## [Page extract]
>> begin

These pages provide a repository of the numerous association measures that have been suggested and used over the past decades. For each measure, an explicit equation is given in terms of observed and expected frequencies (see below), which can easily be translated into a computer program (while the equations in the original publications are often cryptic or incomplete). In addition, the text provides some background information and references (when available).

Section 1 introduces cooccurrence frequency data, some notation, and a statistical random sample model on which many association measures are based. The individual measures are grouped according to their theoretical motivation and are presented in Sections 2 through 8. This page provides a table of contents with direct links to the sections. A list of association measures is given for each section, so it is easy to locate information about a specific measure.

Implementations of all association measures in this repository are available in the UCS toolkit, which can be downloaded from the software page.

1   A statistical model of cooccurrences

Cooccurrence frequency data for a word pair (u,v) are often organised in a contingency table, which results from a cross-classification of the pair tokens (= instances of cooccurrences) extracted from a corpus. Tokens whose first component belongs to type u are assigned to the first row of the table, and tokens whose second component belongs to type v are assigned to the first column. The cell counts of this contingency table are called the observed frequencies O11, ..., O22 (see the right panel below).

>> end

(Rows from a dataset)

>> begin

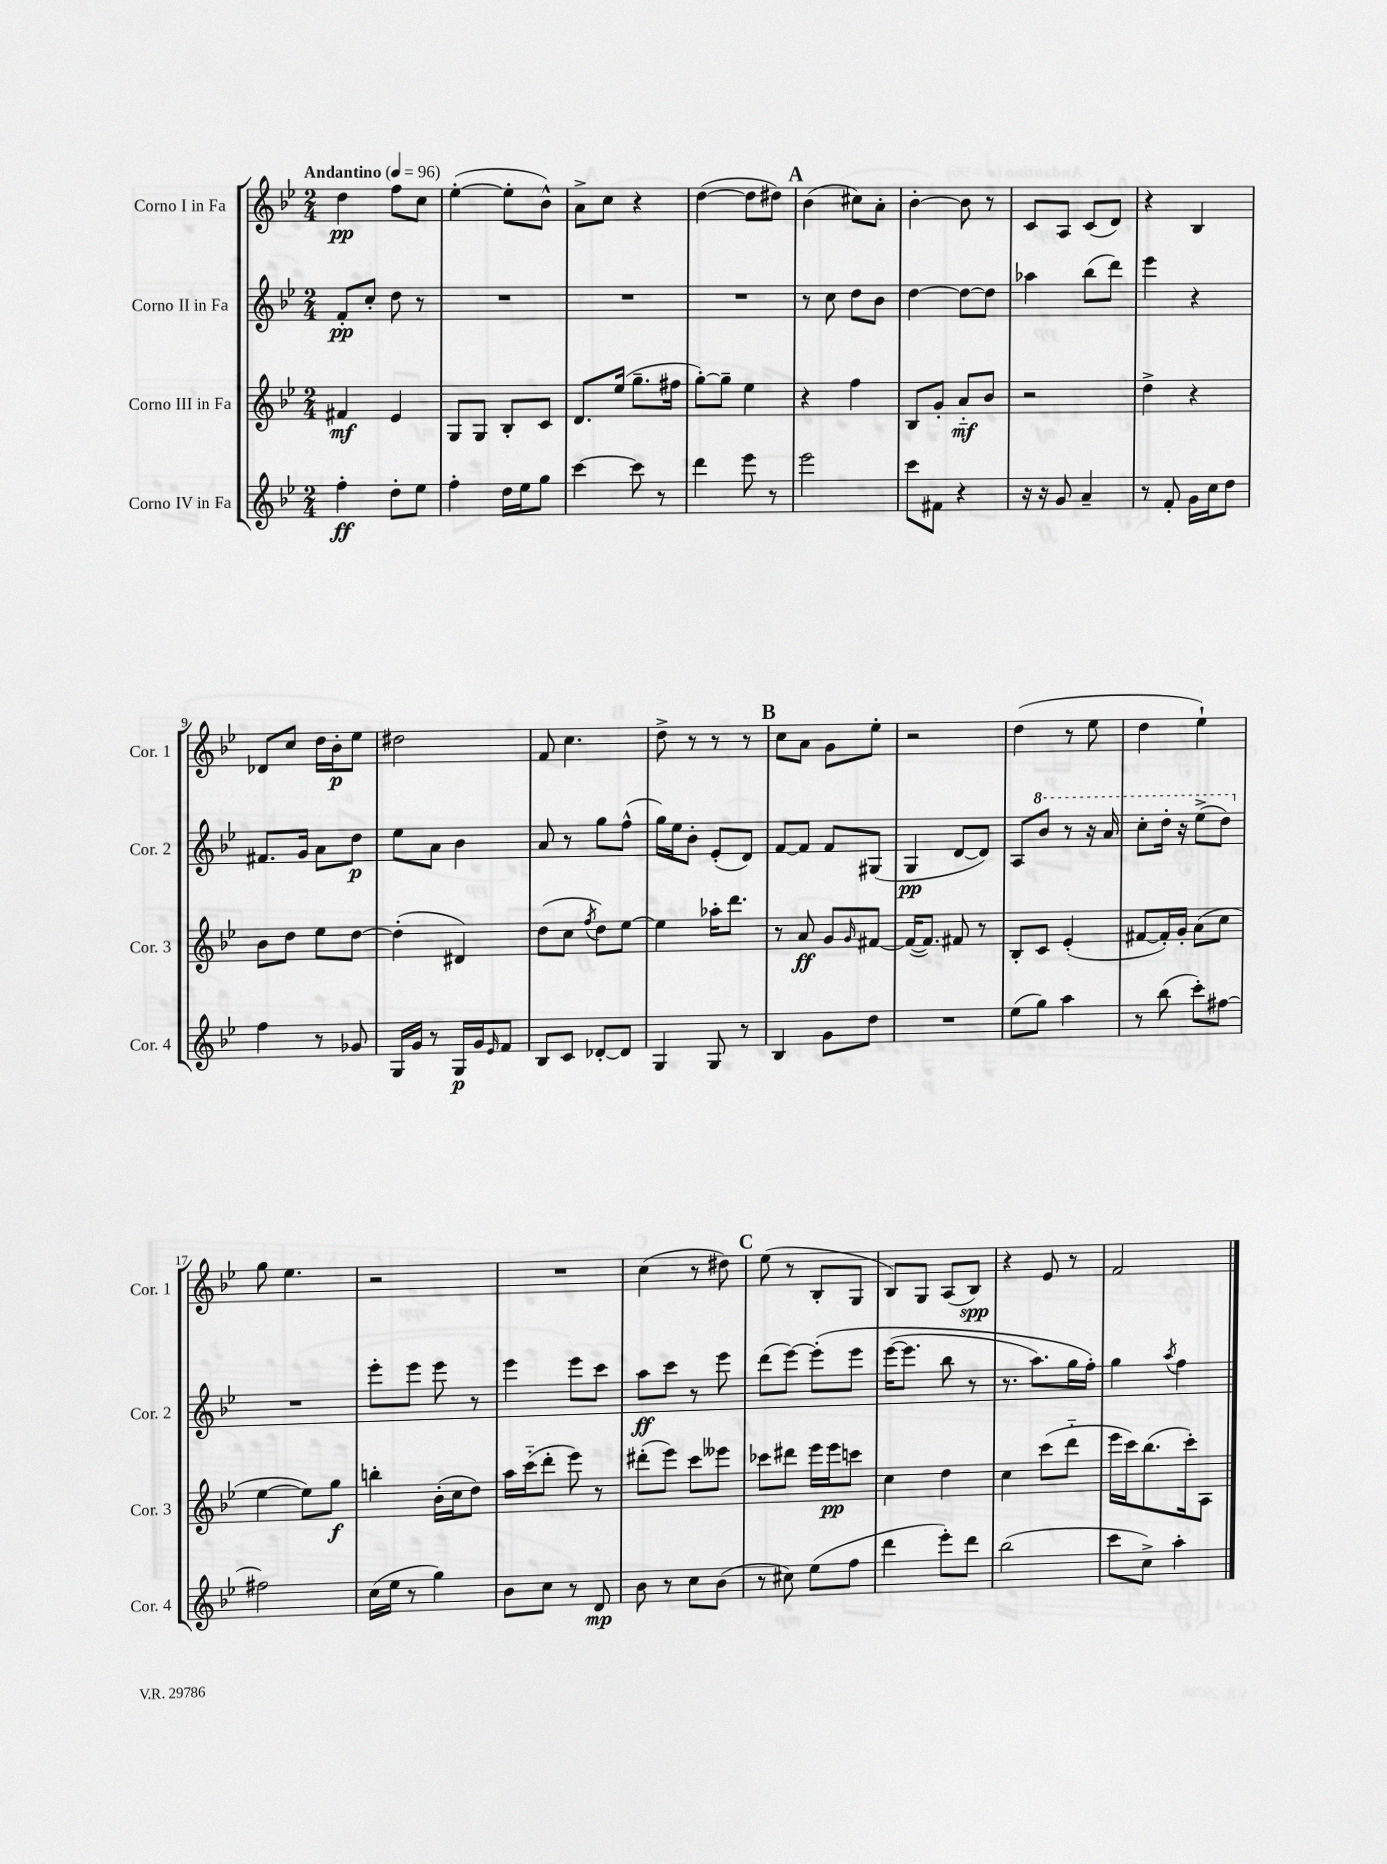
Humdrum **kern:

**kern	**kern	**kern	**kern
*staff4	*staff3	*staff2	*staff1
*clefG2	*clefG2	*clefG2	*clefG2
*k[b-e-]	*k[b-e-]	*k[b-e-]	*k[b-e-]
*M2/4	*M2/4	*M2/4	*M2/4
*MM96	*MM96	*MM96	*MM96
4ff'\	4f#/	8f'/L	4dd\
.	.	8cc'/J	.
8dd'\L	4e-/	8dd\	8ff\L
8ee-\J	.	8r	8cc\J
=	=	=	=
4ff'\	8G/L	2r	([4ee-'\
.	8G/J	.	.
16dd\LL	8B-'/L	.	8ee-'\]L
16ee-\J	.	.	.
8gg\J	8c/J	.	8b-^^\J)
=	=	=	=
[4ccc\	8.d/L	2r	8a^\L
.	.	.	8cc\J
.	(16ee-/Jk	.	.
8ccc\]	8.gg~\L	.	4r
8r	.	.	.
.	16ff#\Jk	.	.
=	=	=	=
4ddd\	[8gg'\L)	2r	([4dd\
.	8gg~\]J	.	.
8eee-\	4ee-\	.	8dd\]L
8r	.	.	8dd#\J)
=	=	=	=
2eee-\	4r	8r	(4b-\
.	.	8cc\	.
.	4ff\	8dd\L	8cc#\L)
.	.	8b-\J	8a'\J
=	=	=	=
8ccc\L	8B-/L	[4dd\	[4b-'\
8f#\J	8g'/J	.	.
4r	8a'~/L	8dd\_L	8b-\]
.	8b-/J	8dd\]J	8r
=	=	=	=
16r	2r	4aa-\	8c/L
16r	.	.	.
8g/	.	.	8A/J
4a~/	.	(8bb-\L	(8c/L
.	.	8ddd\J)	8d/J)
=	=	=	=
8r	4dd^\	4eee-\	4r
8f'/	.	.	.
16g\LL	4r	4r	4B-/
16cc\J	.	.	.
8dd\J	.	.	.
=	=	=	=
4ff\	8b-\L	8.f#/L	8d-/L
.	8dd\J	.	8cc/J
.	.	16g/Jk	.
8r	8ee-\L	8a\L	16dd\LL
.	.	.	16b-'\J
8g-/	[8dd\J	8dd\J	8ee-\J
=	=	=	=
16G/LL	(4dd'\]	8ee-\L	2dd#\
16g/JJ	.	.	.
8r	.	8a\J	.
16G/LL	4d#/)	4b-\	.
16g/J	.	.	.
16qqe-/	.	.	.
8f/J	.	.	.
=	=	=	=
8B-/L	(8dd\L	8a/	8f/
8c/J	8cc\J	8r	4.cc\
.	8qff/	.	.
[8d-'/L	8dd\L)	8gg\L	.
8d-/]J	[8ee-\J	(8ff^^\J	.
=	=	=	=
4G/	4ee-\]	16gg\LL)	8dd^\
.	.	16ee-\J	.
.	.	8b-'\J	8r
8G/	16aa-'\LK	(8e-'/L	8r
.	8.ddd\J	.	.
8r	.	8d/J)	8r
=	=	=	=
4B-/	8r	[8f/L	8cc\L
.	8a/	8f/]J	8a\J
8g\L	8g/L	8f/L	8g\L
.	16qqg/	.	.
8dd\J	[8f#/J	(8G#/J	8ee-'\J
=	=	=	=
2r	(16f#/_LK	4G/	2r
.	8.f#/]J)	.	.
.	8f#/	[8d/L	.
.	8r	8d/]J)	.
=	=	=	=
(8ee-\L	8B-'/L	8A/L	(4dd\
8gg\J)	8c/J	8bb-/J	.
4aa\	(4e-'/	8r	8r
.	.	16r	8ee-\
.	.	16aa/	.
=	=	=	=
8r	[8f#/L	8ccc'\L	4dd\
(8bb-\	16f#'/]L)	16ddd'\Jk	.
.	16g'/JJ	16r	.
8ccc'\L)	(8a\L	(8eee-^\L	4ee-`\)
[8ff#\J	8cc\J	8ddd\J)	.
=	=	=	=
2ff#\]	[4ee-\	2r	8gg\
.	.	.	4.ee-\
.	8ee-\]L)	.	.
.	8gg\J	.	.
=	=	=	=
(16cc\LL	4bb'\	8eee-'\L	2r
16ee-\JJ	.	.	.
8r	.	8eee-\J	.
4gg\)	(16b-'\LL	8eee-\	.
.	16cc\J	.	.
.	8dd\J)	8r	.
=	=	=	=
8b-\L	16aa\LL	4eee-\	2r
.	(16ccc'~\J	.	.
8cc\J	8ddd'\J	.	.
8r	8eee-\)	8eee-\L	.
8d/	8r	8ccc\J	.
=	=	=	=
8b-\	(8ddd#'\L	8aa\L	(4cc\
8r	8eee-\J)	8ccc\J	.
8cc\L	8ccc\L	8r	8r
(8b-\J	8eee--\J	8eee-\	8dd#\)
=	=	=	=
8r	8ccc-\L	(8ddd\L	(8ee-\
8cc#\)	8ddd#\J	[8eee-\J)	8r
(8ee-\L	16eee-\LL	&(8eee-'\]L	8B-'/L
.	16eee-\J	.	.
8ff\J	8ccc\J	8eee-\J	8G/J
=	=	=	=
4ddd\	4cc\	([16eee-\LK	8B-/L)
.	.	8.eee-\]J	.
.	.	.	8G/J
8eee-'\L)	4dd\	8bb-\	(8A/L
8ddd\J	.	8r	8B-/J)
=	=	=	=
(2bb-\	4cc\	8.r	4r
.	.	8.aa\L)	.
.	(8ccc\L	.	8e-/
.	8ddd'~\J	16gg\L	8r
.	.	16ff'\JJ&)	.
=	=	=	=
8ccc\L	16eee-\LL	4gg\	2f/
.	16ccc\J)	.	.
8cc^\J)	(8.bb-\	.	.
.	.	8qaa/	.
4aa'\	.	4ff\	.
.	16ccc'\k)	.	.
.	8A\J	.	.
==	==	==	==
*-	*-	*-	*-
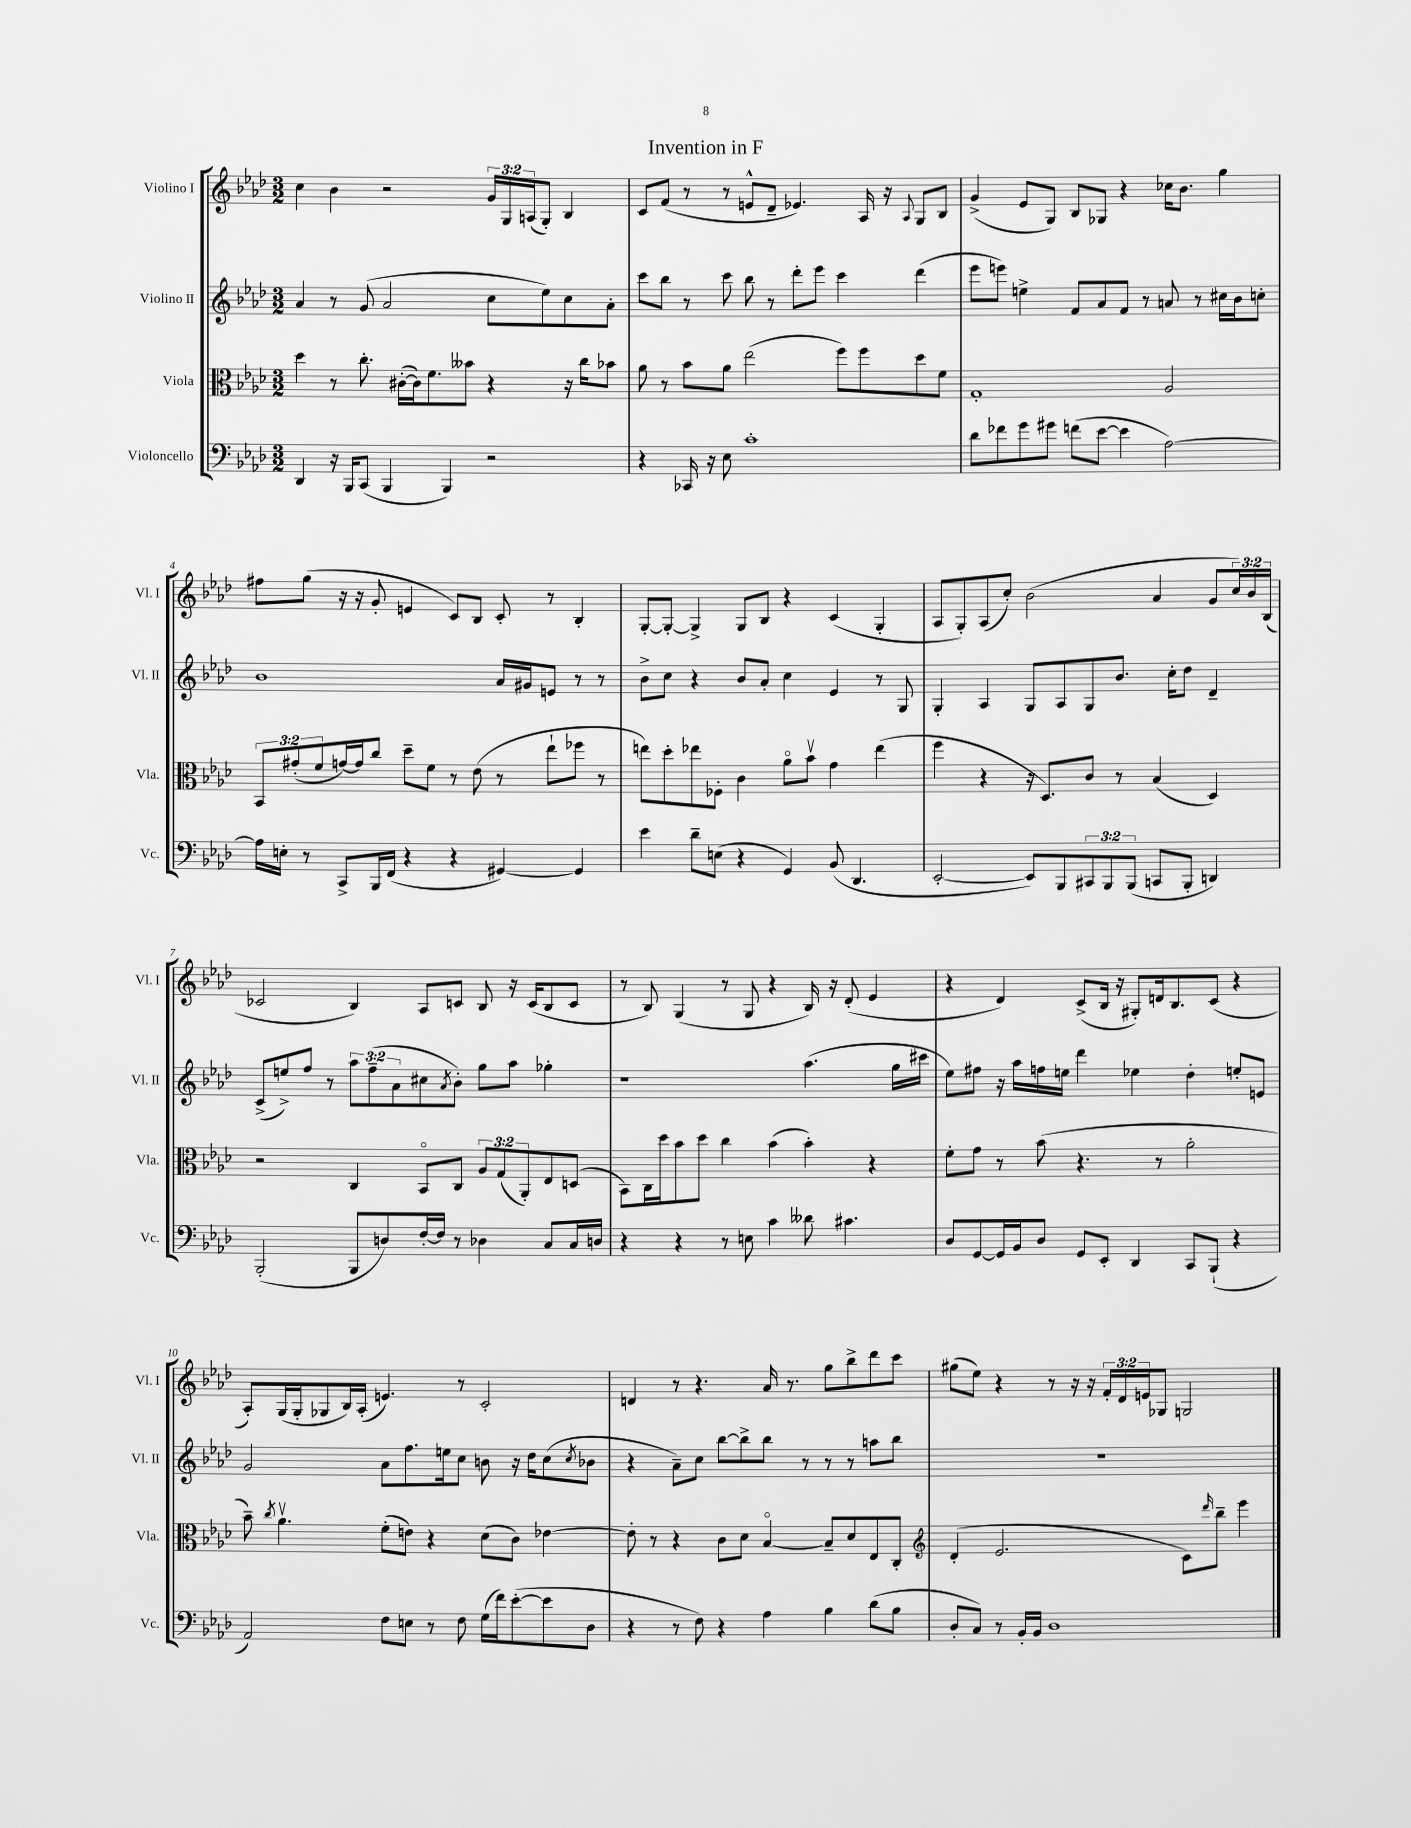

**kern	**kern	**kern	**kern
*staff4	*staff3	*staff2	*staff1
*clefF4	*clefC3	*clefG2	*clefG2
*k[b-e-a-d-]	*k[b-e-a-d-]	*k[b-e-a-d-]	*k[b-e-a-d-]
*M3/2	*M3/2	*M3/2	*M3/2
4DD-	4dd-	4a-	4cc
16r	8r	8r	4b-
16BBB-	.	.	.
(8CC	8.cc'	(8g	.
4BBB-	.	2a-	2r
.	([16c#'	.	.
.	16c#])	.	.
.	8.f	.	.
4BBB-)	.	.	.
.	8b--	.	.
2r	4r	8cc	24g
.	.	.	24G
.	.	.	(24A
.	.	8ee-)	8G')
.	16r	8cc	4B-
.	16cc	.	.
.	8b-	8a-'	.
=	=	=	=
4r	8a-	8ccc	8c
.	8r	8bb-	(8f
16CC-	8b-	8r	8r
16r	.	.	.
8E-	8a-	8ccc	8r
1c'	(2ee-	8bb-	8e^^
.	.	8r	8d-~
.	.	8ddd-'	4.e-)
.	.	8eee-	.
.	8ff)	4ccc	.
.	8ff	.	16A-
.	.	.	16r
.	.	.	8qqA-
.	8dd-	(4ddd-	8G
.	8f	.	8B-
=	=	=	=
8d-	1G'	8eee-	(4g^
8f-	.	8eee)	.
8g	.	4ee^	8e-
8g#	.	.	8G)
(8f	.	8f	8B-
[8e-	.	8a-	8G-
4e-]	.	8f	4r
.	.	8r	.
[2A-)	2A-	8a	16cc-
.	.	.	8.b-
.	.	8r	.
.	.	16cc#	4gg
.	.	16b-	.
.	.	8cc'	.
=	=	=	=
16A-]	12BB-	1b-	8ff#
16E'	.	.	.
.	(12g#'	.	.
8r	.	.	(8gg
.	12f	.	.
8CC^	[16g)	.	16r
.	16g]	.	16r
16BBB-	8cc	.	8g'
(16FF	.	.	.
4r	8dd-~	.	4e
.	8f	.	.
4r	8r	.	8c)
.	(8e-	.	8B-
[4GG#)	8r	16a-	8c'
.	.	16g#	.
.	8ee-`	8e	8r
4GG#]	8ff-	8r	4B-'
.	8r	8r	.
=	=	=	=
4e-	8ee)	8b-^	[8G'
.	8dd-'	8cc	8G'_
8d-~	8ee-	4r	4G^]
(8E	8F-'	.	.
4r	4c	8b-	8G
.	.	8a-'	8B-
4GG)	8a-o	4cc	4r
.	8b-v	.	.
(8BB-	4g	4e-	(4c
4.DD-	.	.	.
.	(4ee-	8r	4G'
.	.	8G	.
=	=	=	=
[2EE-'	4ff	4G'	8A-
.	.	.	8G')
.	4r	4A-	(8A-
.	.	.	8cc')
8EE-])	16r	8G	(2b-
.	8.D-)	.	.
8BBB-	.	8A-	.
12CC#	8c	8G	.
12BBB-	.	.	.
.	8r	8.b-	.
(12BBB-	.	.	.
8CC	(4B-	.	4a-
.	.	16cc'	.
8BBB-'	.	8dd-	.
4DD)	4D-)	4d-~	8g
.	.	.	24cc)
.	.	.	24b-
.	.	.	(24B-
=	=	=	=
(2BBB-'	2r	(8c^	2c-
.	.	8ee^)	.
.	.	8ff	.
.	.	8r	.
8BBB-	4C	12aa-	4B-)
.	.	(12ff~	.
8D)	.	.	.
.	.	12a-	.
[16F'	8BB-o	8cc#	8A-
16F]	.	.	.
.	.	8qa-	.
8r	8C	8b-')	8c
4D-	12A-	8gg	8B-
.	(12G	.	.
.	.	8aa-	16r
.	12AA-')	.	.
.	.	.	(16c
8C	8E-	4gg-'	8B-
16C	(8D	.	8c
16D	.	.	.
=	=	=	=
4r	8BB-)	1r	8r
.	16C	.	8B-)
.	16dd-	.	.
4r	8b-	.	(4G
.	8dd-	.	.
8r	4cc	.	8r
8E	.	.	8G
4c	(4b-	.	4r
8d--	4b-')	(4.aa-	16B-)
.	.	.	16r
4.c#	.	.	(8d-'
.	4r	.	4e-
.	.	16gg	.
.	.	16ccc#	.
=	=	=	=
8D-	8f'	8ee-)	4r
[8GG	8g	8ff#	.
16GG]	8r	16r	4d-)
16BB-	.	16aa-	.
8D-	(8b-	16ff	.
.	.	16ee	.
8GG	4.r	4ddd-	(8c^
8EE-'	.	.	16B-
.	.	.	16r
4DD-	.	4ee-	8G#')
.	8r	.	16d
.	.	.	8.B-
8CC	2a-'	4dd-'	.
(8BBB-`	.	.	(8c
4r	.	8ee'	4r
.	.	8e	.
=	=	=	=
2AA-)	8b-~)	2g	8A-')
.	8qcc	.	.
.	4.a-v	.	(16G
.	.	.	16G'
.	.	.	8G-
.	.	.	16B-)
.	.	.	(16A-'
8F	(8f'	8a-	4.e)
8E	8e)	8.ff	.
8r	4r	.	.
.	.	16ee	.
8F	.	8cc	8r
(16G	(8d-	8b	2c'
16f)	.	.	.
([8e-'	8c)	16r	.
.	.	16dd-	.
8e-]	[4e-	(8cc	.
.	.	8qcc	.
8D-	.	8b-	.
=	=	=	=
4r	8e-']	4r	4d
.	8r	.	.
8r	4r	8a-~)	8r
8F)	.	8cc	4.r
4r	8c	[8bb-	.
.	8d-	8bb-^]	.
4A-	[4B-o	8bb-	16a-
.	.	.	8.r
.	.	8r	.
4B-	8B-~]	8r	8gg
.	8d-	8r	8bb-^
(8d-	8E-	8aa	8ddd-
8B-	8C'	8bb-	8ccc
=	=	=	=
*	*clefG2	*	*
8D-'	(4d-'	1.r	(8gg#
8C)	.	.	8ee-)
8r	2.e-	.	4r
16BB-'	.	.	.
16BB-	.	.	.
1D-	.	.	8r
.	.	.	16r
.	.	.	16r
.	.	.	24f'
.	.	.	24d-
.	.	.	24e
.	.	.	8G-
.	8c)	.	2G
.	16qqddd-	.	.
.	8bb-~	.	.
.	4eee-	.	.
==	==	==	==
*-	*-	*-	*-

>> end

## [Set exercise 1]
Reproduce the passage of the association measures text that begins with the words "Implementations of all" and ends after the words "right panel below).".
## [Set exercise 2]
Answer these questions from the text on association measures:
(a) In which toolkit are implementations of all the association measures available?
(b) Which sections present the individual measures?
(c) What are the cell counts of the contingency table called?
## [Set exercise 3]
Pick up the text on association measures after its final sentence and keep writing it.

## [Final result 1]
Implementations of all association measures in this repository are available in the UCS toolkit, which can be downloaded from the software page.

1   A statistical model of cooccurrences

Cooccurrence frequency data for a word pair (u,v) are often organised in a contingency table, which results from a cross-classification of the pair tokens (= instances of cooccurrences) extracted from a corpus. Tokens whose first component belongs to type u are assigned to the first row of the table, and tokens whose second component belongs to type v are assigned to the first column. The cell counts of this contingency table are called the observed frequencies O11, ..., O22 (see the right panel below).

## [Final result 2]
(a) The UCS toolkit.
(b) Sections 2 through 8.
(c) The observed frequencies O11, ..., O22.

## [Final result 3]
Contingency tables of expected and observed frequencies

The sum of all four observed frequencies (called the sample size N) is equal to the total number of pair tokens extracted from the corpus. R1 and R2 are the row totals of the observed contingency table, while C1 and C2 are the corresponding column totals. The row and column totals are also called marginal frequencies, being written in the margins of the table, and O11 is called the joint frequency. Equations for all association measures are given in terms of the observed frequencies, marginal frequencies, and the expected frequencies E11, ..., E22 (under the null hypothesis that u and v are statistically independent). The expected frequencies can easily be computed from the row and column totals as shown in the left panel above.

2   Likelihood measures

multinomial-likelihood, binomial-likelihood, Poisson-likelihood, the Poisson-Stirling approximation, and hypergeometric-likelihood,

3   Exact hypothesis tests

binomial test, Poisson test, Fisher's exact test

4   Asymptotic hypothesis tests

z-score, Yates' continuity correction, t-score (which compares O11 and E11 as random variates), Pearson's chi-squared test, Dunning's log-likelihood (a likelihood ratio test),

5   Point estimates of association strength

MI (mutual information, mu-value), logarithmic odds-ratio logarithmic relative-risk, Liddell's difference of proportions, MS (minimum sensitivity), gmean (geometric mean) coefficient, Dice coefficient (aka. "mutual expectation"), Jaccard coefficient,

6   Conservative estimates of association strength

MIconf (a confidence-interval estimate for the mu-value)

7   Measures from information theory

MI (pointwise mutual information), local-MI (contribution to average MI of all cooccurrences), average-MI (average MI between indicator variables)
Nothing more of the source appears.